Basics of Cutting Brake
Cutting brakes are a system of levers, switches, or pedals that allow you to lock up individual brakes in order to stop one wheel and then use the other wheels to drive the vehicle, thus pivoting around that locked wheel. The result is a tremendously tight turning radius, and they can be implemented in a variety of ways.
One thing to be extremely careful with is using cutting brakes at high speeds and on the street, as it can have deadly consequences.
On many tractors the brake is divided into two pedals, one for the left rear wheel and one for the right rear wheel. If you need to stop, you step on both pedals at once. But if you want to turn really sharp, you step on one pedal and turn the steering wheel, and the tractor will spin around the wheel that is locked up.
When you want to turn sharply in your 4×4, simply engage a cutting brake for one of the rear wheels and this will let the front axle pull you around the turn. This works very well in a vehicle that either has a selectable rear locker and/or a transfer case that allows you to engage the front axle only. If you have a full-time locker in the rear like a Detroit, you need to engage the front axle only, otherwise the rear tires will drive through the cutting brakes. If you have a rear selectable locker like an ARB, Ox, or E-locker that gives you an open differential when unlocked, you can unlock the rear locker but still engage four-wheel drive when you use one rear cutting brake. This will send the power to the three unlocked wheels and you will pivot around the locked one.
In some situations you can achieve an even tighter turning radius if you can unlock the rear locker, put your transfer case in front-wheel-drive only, and lock the cutting brake on the rear tire opposite of the direction you want to turn. This will allow the inside rear tire to actually turn backwards as you pivot around the outside rear tire while your front tires pull you around. However, this maneuver often requires that you be pointed up a hill, and you must let the front tires spin and actually lose traction so you can slide back around the locked tire.
Another option is to use cutting brakes as a cheap traction tool. Say you have a cutting brake at each rear wheel, but you do not have a locking differential. You could be driving up a hill and one rear and one front wheel start to spin until you stop moving forward. By applying the cutting brake to the spinning wheel, the open differential will send power to the other wheel, and if it has traction it will begin pulling you up the hill. This is sort of a poor man’s traction control.
Of course placement of the lever needs to be easy for the driver to reach.
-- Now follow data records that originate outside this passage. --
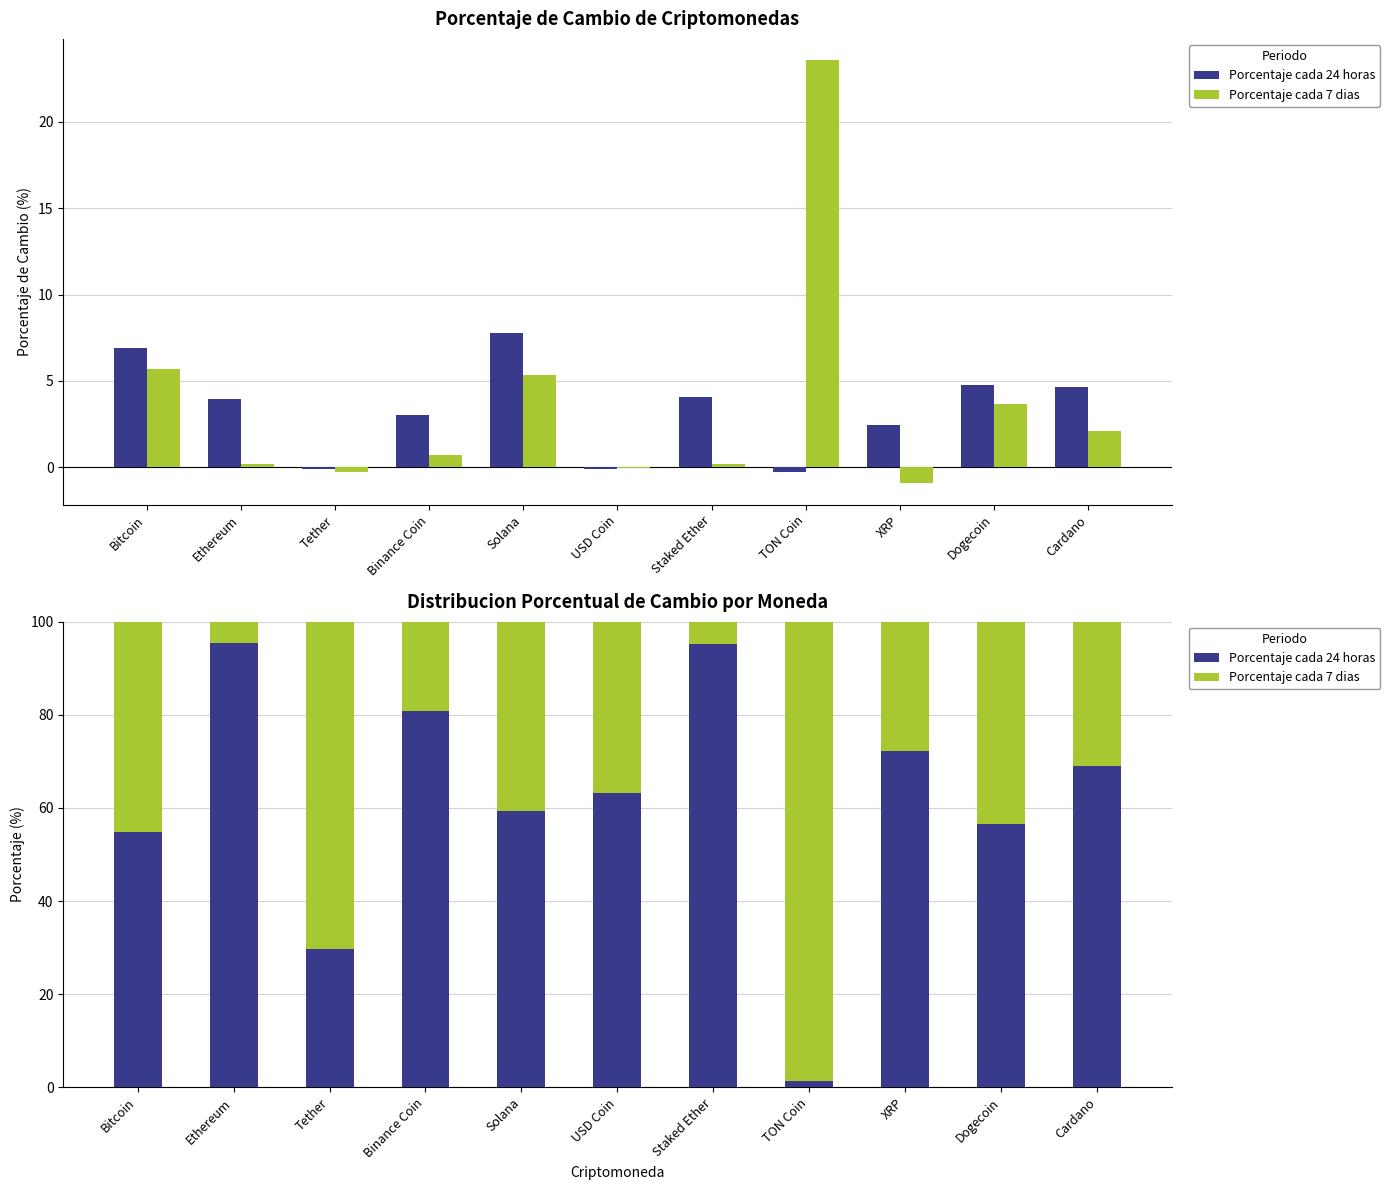

What is the maximum value for Porcentaje cada 7 dias?

98.7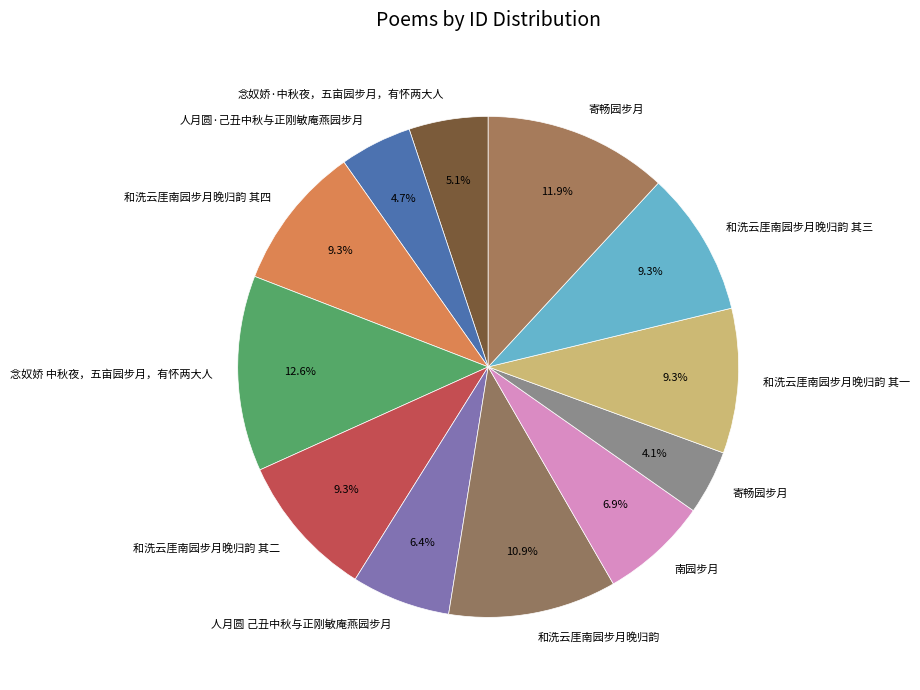

Count the number of slices in the pie.

12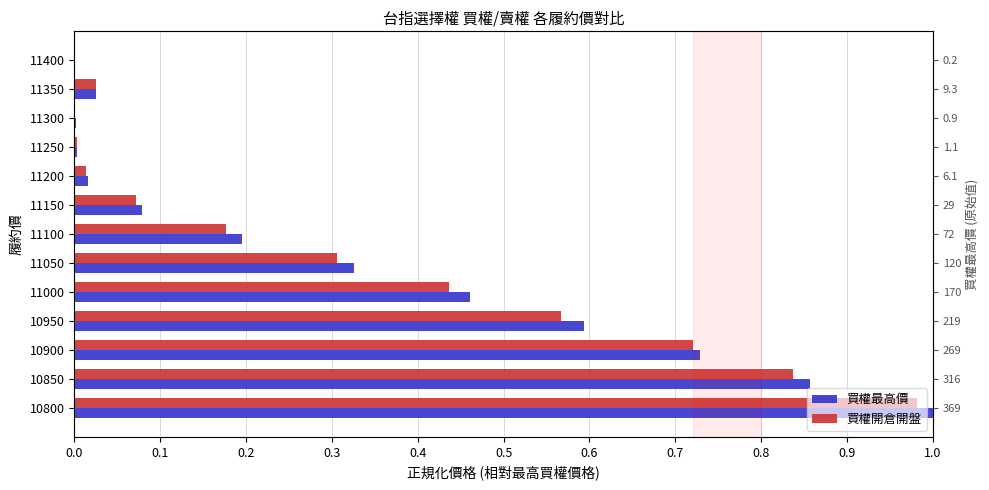

What are all the series names shown in the legend?

買權最高價, 買權開倉開盤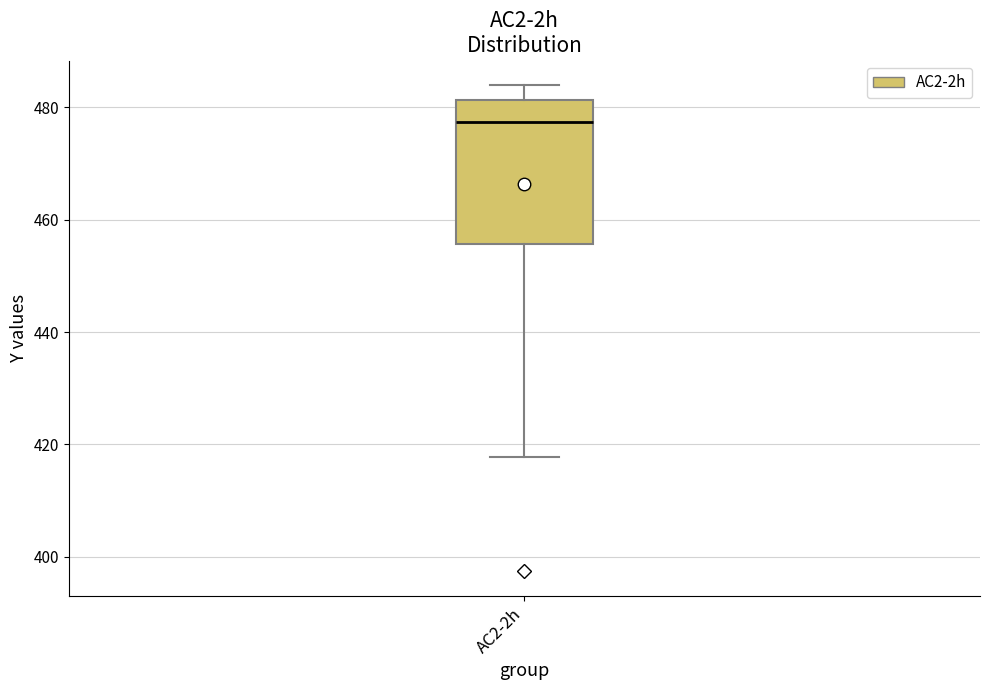

Read this box plot against the y-axis: the position of the median line, the range covered by the box, and the ends of both whiskers. The values are not printed on the chart, so give them approximately, as read against the axis.

median 478, box 456 to 482, whiskers 418 to 484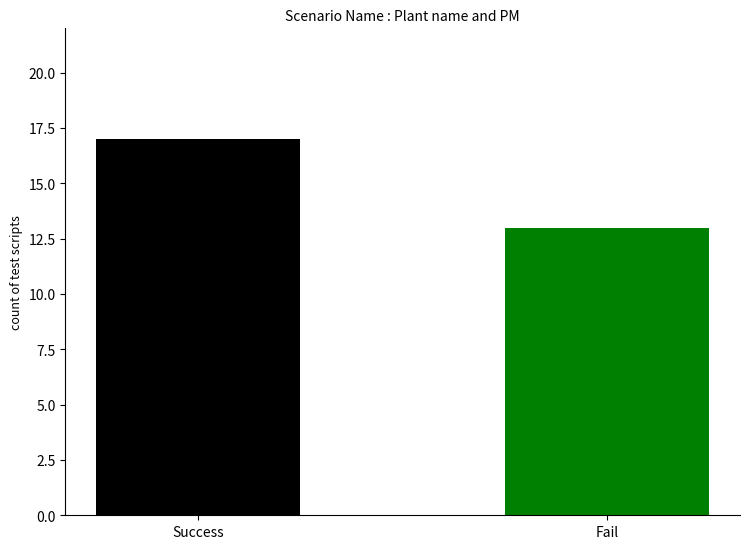

How many series are shown in this chart?

1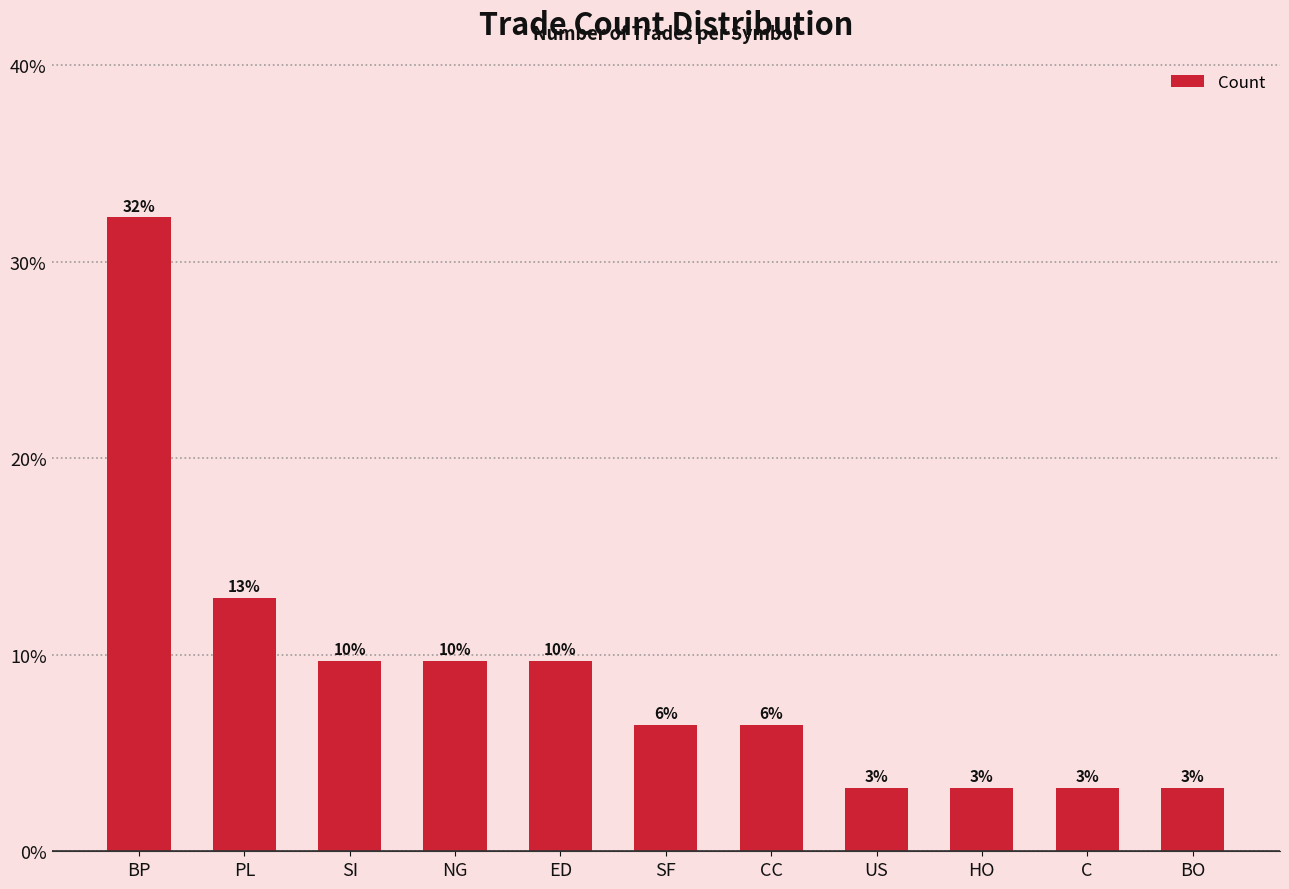

What is the change in value from BP to CC?

-25.8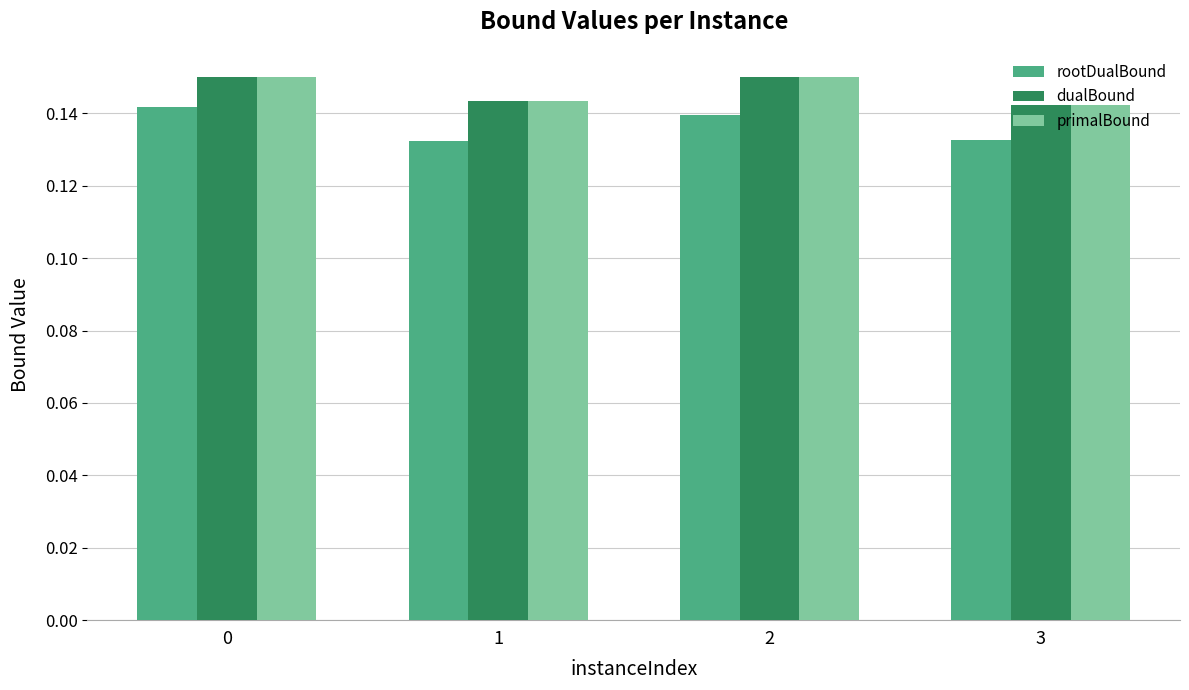

What is the sum of all dualBound values?

0.6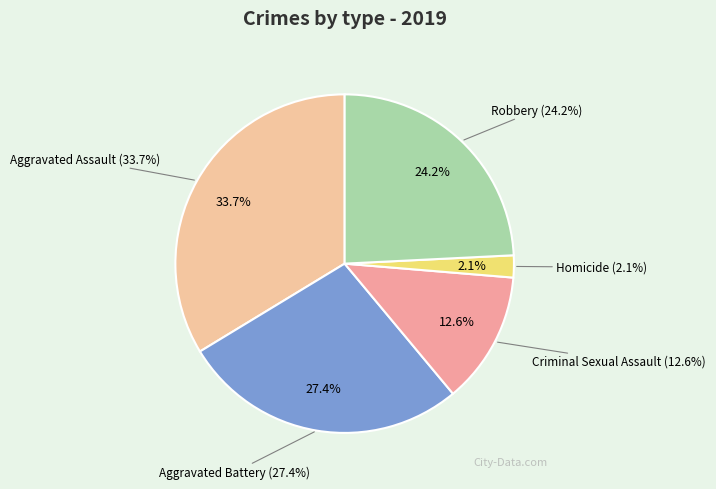

Which slice is the largest?

Aggravated Assault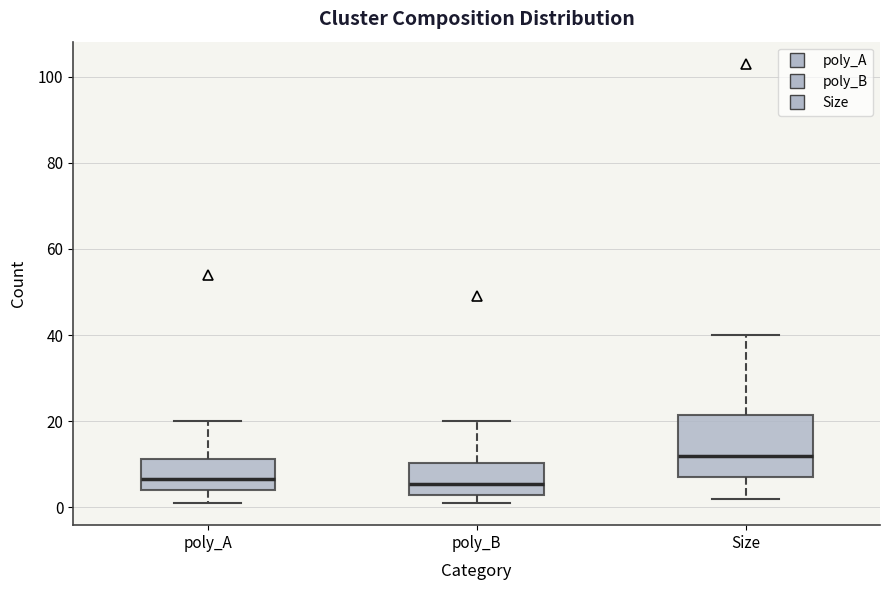

Which box's median line is the highest?

Size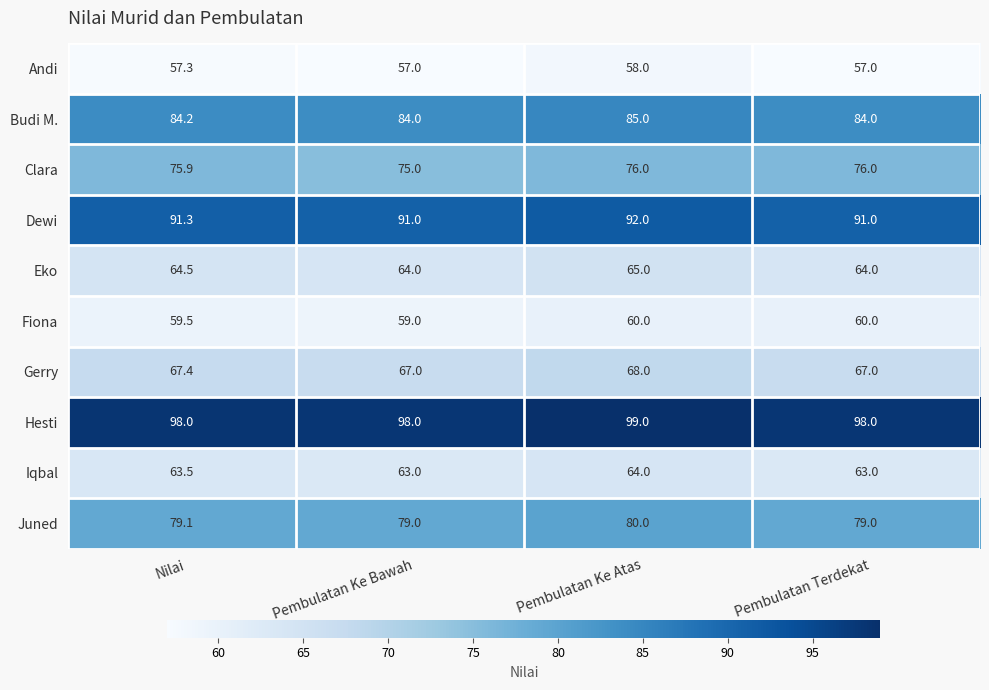

At which category is the sum across all series the highest?

Pembulatan Ke Atas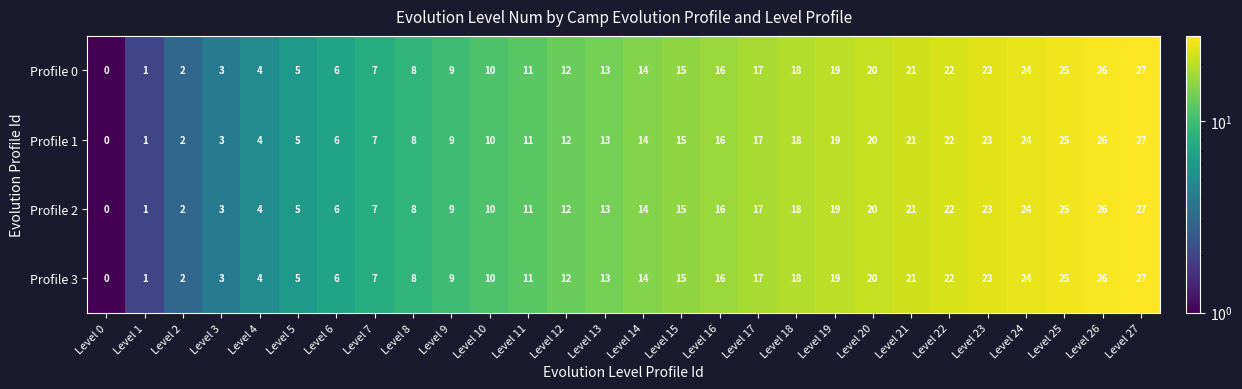

The value of Profile 2 at Level 25 is 25. True or false?

True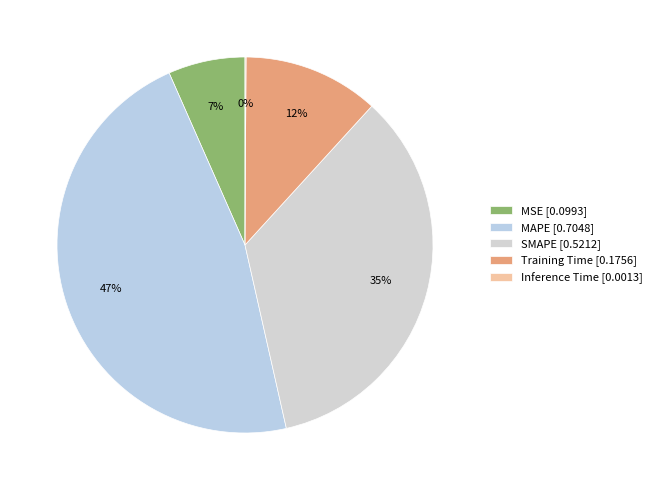

Does Inference Time account for over 50% of the chart?

No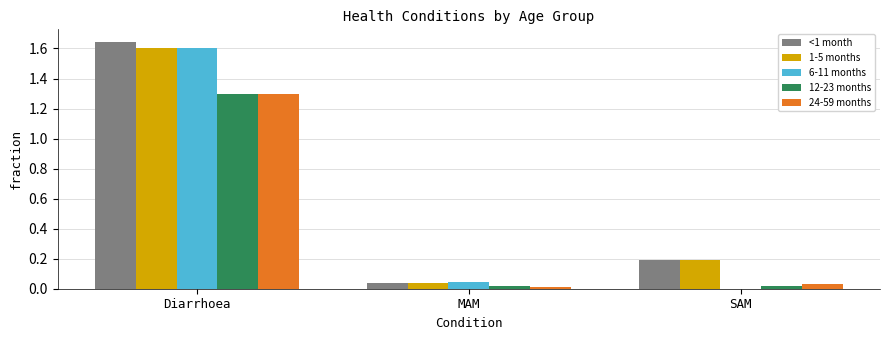

Is the value of 6-11 months at Diarrhoea greater than the value of <1 month at SAM?

Yes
Many buggies have them mounted between the seats, between the driver’s legs, or between the driver seat and the sidebars.
Another cool trick we’ve seen is using a line lock (also known as a roll control or roll stop) such as this one. It can be plumbed right on the axle and is activated either electronically or by switching a valve. Simply step on the brake pedal to apply the brakes, flip a switch that activates a solenoid, or close the line-lock valve-depending on the design you’re using-and it holds the pressure in the wheel cylinder to lock the wheel.
We have also seen trail-rig builders taking tricks from the tractors by putting dual brake pedals in their rigs. This allows them to lock either the front axle or the rear axle. Locking both brakes on the axle still helps in doing tight turns with the front axle driving only (commonly referred to as a “front dig”), but not as well as locking each individual corner.